[CAVIE/ACCI] Suzuki Motor will stop producing vehicles in China, the world’s largest car market, amid flagging sales and the rise of electric vehicles, a field the Japanese carmaker has not waded into.
It will instead focus its resources on the growing Indian market and the relatively unexploited market of Africa. Suzuki earlier pulled out of the U.S., and has now abandoned the world’s top two markets.
The company has agreed to sell its 50% stake in a joint venture created in 1993 with Chongqing Changan Automobile to the Chinese company. The transaction is expected to be finalized by the end of this year. Terms were not disclosed.
Changan will continue to make Suzuki vehicles under a licensing contract, but this in effect marks Suzuki’s withdrawal from the world’s largest auto market. The company dissolved another joint venture, with Jiangxi Changhe Automobile, in June, offloading its 46% stake to the Chinese company.
Strong in compacts, Suzuki has struggled in China as larger vehicles like SUVs have caught on.
The venture with Changan produces four models including the Vitara and S-Cross compact sport utility vehicles, but larger SUVs have proved popular. That Suzuki sells no electric vehicles in the country, promoted heavily by the government, has also taken a toll.
Despite attempts to regain momentum, the joint venture’s production fell 35% in fiscal 2017 to around 70,000 units. Suzuki’s overall production in China was down 70% from the peak in fiscal 2010, coming to around 86,000 units between the two joint ventures.
“The company has little prospect of improving sales in China, and thus is unable to pour resources into developing vehicles for the Chinese market,” a Suzuki official said.
Suzuki, however, seems to have no remorse about its departure from the two largest markets. The automaker does not make electric vehicles, which have taken center stage in the Chinese market. And the larger vehicles popular in the U.S. are not Suzuki’s forte.
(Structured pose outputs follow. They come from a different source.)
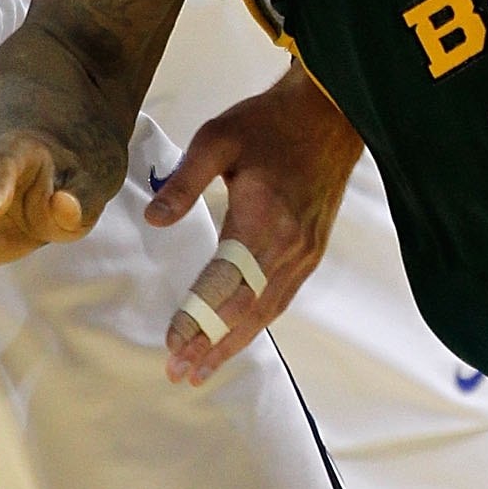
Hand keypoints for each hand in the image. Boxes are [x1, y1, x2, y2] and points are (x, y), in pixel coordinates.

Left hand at [146, 64, 364, 384]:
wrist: (331, 114)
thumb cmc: (270, 122)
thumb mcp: (218, 138)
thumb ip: (185, 182)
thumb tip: (155, 220)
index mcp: (263, 220)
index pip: (224, 285)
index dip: (197, 319)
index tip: (172, 346)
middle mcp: (289, 246)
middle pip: (246, 309)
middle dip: (212, 344)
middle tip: (180, 374)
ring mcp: (305, 252)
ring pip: (267, 310)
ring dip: (235, 341)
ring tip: (204, 368)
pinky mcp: (312, 250)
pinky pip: (282, 297)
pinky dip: (259, 323)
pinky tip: (241, 335)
Meanwhile, the company controls 50% of the passenger vehicle market in India. Its sales there rose 14% to 1.65 million units in fiscal 2017. Suzuki expects the Indian market to triple from current levels to 10 million units in 2030. “In order to maintain a 50% market share, we will sell 5 million units there,” Chairman Osamu Suzuki said. Of that, 1.5 million are expected to be electric vehicles.
Suzuki set up shop in India back in the 1980s, when big automakers had little interest in the market. The company has developed broad sales channels by leveraging connections with influential people there, and its dominance has withstood challenges from larger automakers around the world.
Volkswagen and the Nissan-Renault alliance have rolled out strategic models in India but their sales have been lackluster. General Motors had to withdraw from India last year.
Suzuki plans to use India as a hub to expand operations in Africa and the Middle East. It has also set its sights on Hungary, where bigger rivals have a limited presence, as a production hub for SUVs bound for Eastern Europe and Central Asia.
The crowded Southeast Asian market is another area of focus for Suzuki, which opened a massive Indonesian plant in 2015. Toyota Motor and Mitsubishi Motorsare strong in the region, and Volkswagen is trying to gain a footing by collaborating with truck maker Hino Motors. How Suzuki fares in the hotly contested battleground will be key to its growth.
“As a smaller company, we have no chance of beating bigger players at their game,” Chairman Suzuki often says. Only by playing a different game, does Suzuki see daylight.